### Written task
Begin at the line with "Популярности" and return each line through the final one of the listing below, exactly as written.

========================================

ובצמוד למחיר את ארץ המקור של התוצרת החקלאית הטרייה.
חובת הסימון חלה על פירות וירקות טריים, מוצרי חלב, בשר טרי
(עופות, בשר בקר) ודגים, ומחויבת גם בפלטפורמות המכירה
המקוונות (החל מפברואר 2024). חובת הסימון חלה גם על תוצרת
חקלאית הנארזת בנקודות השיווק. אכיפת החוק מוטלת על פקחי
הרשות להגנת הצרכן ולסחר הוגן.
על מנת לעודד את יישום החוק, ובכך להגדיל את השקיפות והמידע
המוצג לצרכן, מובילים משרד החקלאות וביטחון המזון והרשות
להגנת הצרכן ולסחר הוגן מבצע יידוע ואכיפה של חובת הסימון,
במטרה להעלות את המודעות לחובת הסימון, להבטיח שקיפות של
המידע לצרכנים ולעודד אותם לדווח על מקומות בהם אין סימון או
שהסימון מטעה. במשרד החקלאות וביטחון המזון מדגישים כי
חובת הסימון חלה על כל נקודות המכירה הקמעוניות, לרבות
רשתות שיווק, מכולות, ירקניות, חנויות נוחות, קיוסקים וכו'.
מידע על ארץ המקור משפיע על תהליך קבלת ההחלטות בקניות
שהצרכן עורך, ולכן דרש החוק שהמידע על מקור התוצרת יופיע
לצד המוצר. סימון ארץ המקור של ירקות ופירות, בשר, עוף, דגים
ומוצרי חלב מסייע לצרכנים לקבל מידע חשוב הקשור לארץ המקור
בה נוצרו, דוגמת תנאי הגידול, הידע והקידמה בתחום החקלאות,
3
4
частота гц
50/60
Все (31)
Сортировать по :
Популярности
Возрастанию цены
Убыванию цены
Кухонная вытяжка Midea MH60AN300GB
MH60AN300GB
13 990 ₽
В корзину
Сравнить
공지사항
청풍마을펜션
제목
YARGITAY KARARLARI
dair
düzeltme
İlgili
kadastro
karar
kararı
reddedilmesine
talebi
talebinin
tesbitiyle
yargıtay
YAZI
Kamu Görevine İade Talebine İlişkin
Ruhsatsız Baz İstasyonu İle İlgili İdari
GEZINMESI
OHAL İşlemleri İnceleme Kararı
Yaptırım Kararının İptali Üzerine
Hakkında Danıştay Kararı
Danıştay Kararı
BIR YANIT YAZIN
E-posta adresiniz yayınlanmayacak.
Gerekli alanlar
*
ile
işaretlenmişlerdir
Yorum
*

========================================

### The completed task
Популярности
Возрастанию цены
Убыванию цены
Кухонная вытяжка Midea MH60AN300GB
MH60AN300GB
13 990 ₽
В корзину
Сравнить
공지사항
청풍마을펜션
제목
YARGITAY KARARLARI
dair
düzeltme
İlgili
kadastro
karar
kararı
reddedilmesine
talebi
talebinin
tesbitiyle
yargıtay
YAZI
Kamu Görevine İade Talebine İlişkin
Ruhsatsız Baz İstasyonu İle İlgili İdari
GEZINMESI
OHAL İşlemleri İnceleme Kararı
Yaptırım Kararının İptali Üzerine
Hakkında Danıştay Kararı
Danıştay Kararı
BIR YANIT YAZIN
E-posta adresiniz yayınlanmayacak.
Gerekli alanlar
*
ile
işaretlenmişlerdir
Yorum
*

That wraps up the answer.